Your answer is a copy of every line in the records where "conta" appears.

Extracted page text data:
* * * * * * *
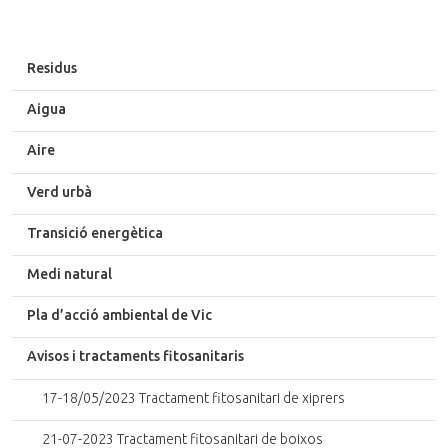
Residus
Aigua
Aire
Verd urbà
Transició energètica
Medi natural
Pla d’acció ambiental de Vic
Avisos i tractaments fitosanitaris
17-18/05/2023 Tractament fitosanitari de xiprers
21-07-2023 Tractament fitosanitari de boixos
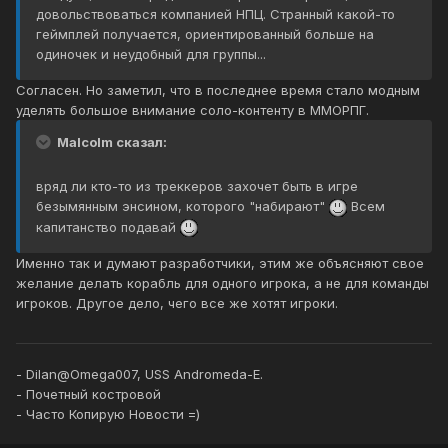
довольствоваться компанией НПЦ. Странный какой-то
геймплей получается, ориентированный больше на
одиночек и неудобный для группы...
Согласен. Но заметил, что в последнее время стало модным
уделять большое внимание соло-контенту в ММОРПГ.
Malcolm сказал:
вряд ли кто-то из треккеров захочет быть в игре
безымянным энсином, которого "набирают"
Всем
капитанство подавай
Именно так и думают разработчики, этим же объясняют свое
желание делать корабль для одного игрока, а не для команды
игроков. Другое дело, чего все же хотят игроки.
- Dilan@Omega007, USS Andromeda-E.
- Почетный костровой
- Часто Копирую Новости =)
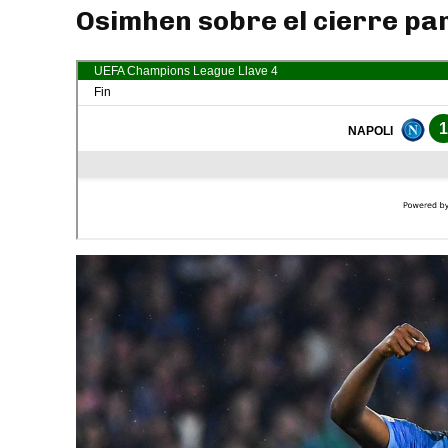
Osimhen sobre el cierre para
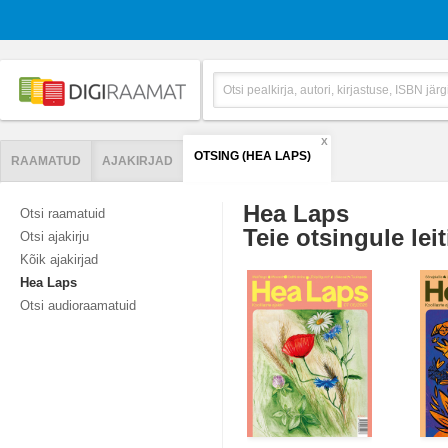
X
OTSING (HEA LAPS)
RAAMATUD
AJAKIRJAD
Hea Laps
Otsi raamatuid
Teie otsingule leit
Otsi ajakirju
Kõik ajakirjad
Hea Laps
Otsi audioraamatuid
* * * * * * *
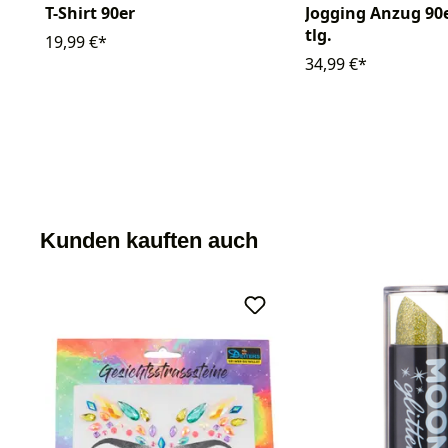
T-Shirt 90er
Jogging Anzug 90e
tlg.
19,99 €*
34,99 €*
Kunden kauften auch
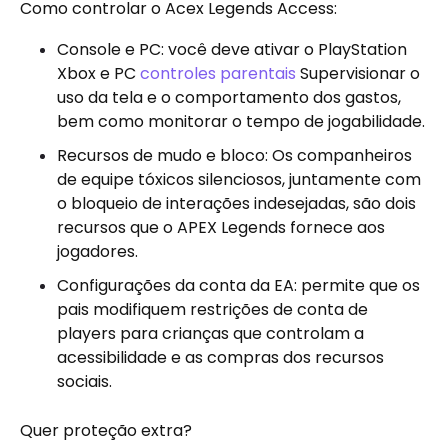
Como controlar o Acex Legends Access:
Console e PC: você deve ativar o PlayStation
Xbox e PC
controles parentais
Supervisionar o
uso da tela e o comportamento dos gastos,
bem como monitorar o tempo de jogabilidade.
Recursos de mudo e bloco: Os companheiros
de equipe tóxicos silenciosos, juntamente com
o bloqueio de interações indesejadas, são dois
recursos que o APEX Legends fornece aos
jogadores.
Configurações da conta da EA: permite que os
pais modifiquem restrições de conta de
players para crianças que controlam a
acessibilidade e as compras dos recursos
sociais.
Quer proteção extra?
* * * * * * *
- Solution for this exercise -
Configurações da conta da EA: permite que os
pais modifiquem restrições de conta de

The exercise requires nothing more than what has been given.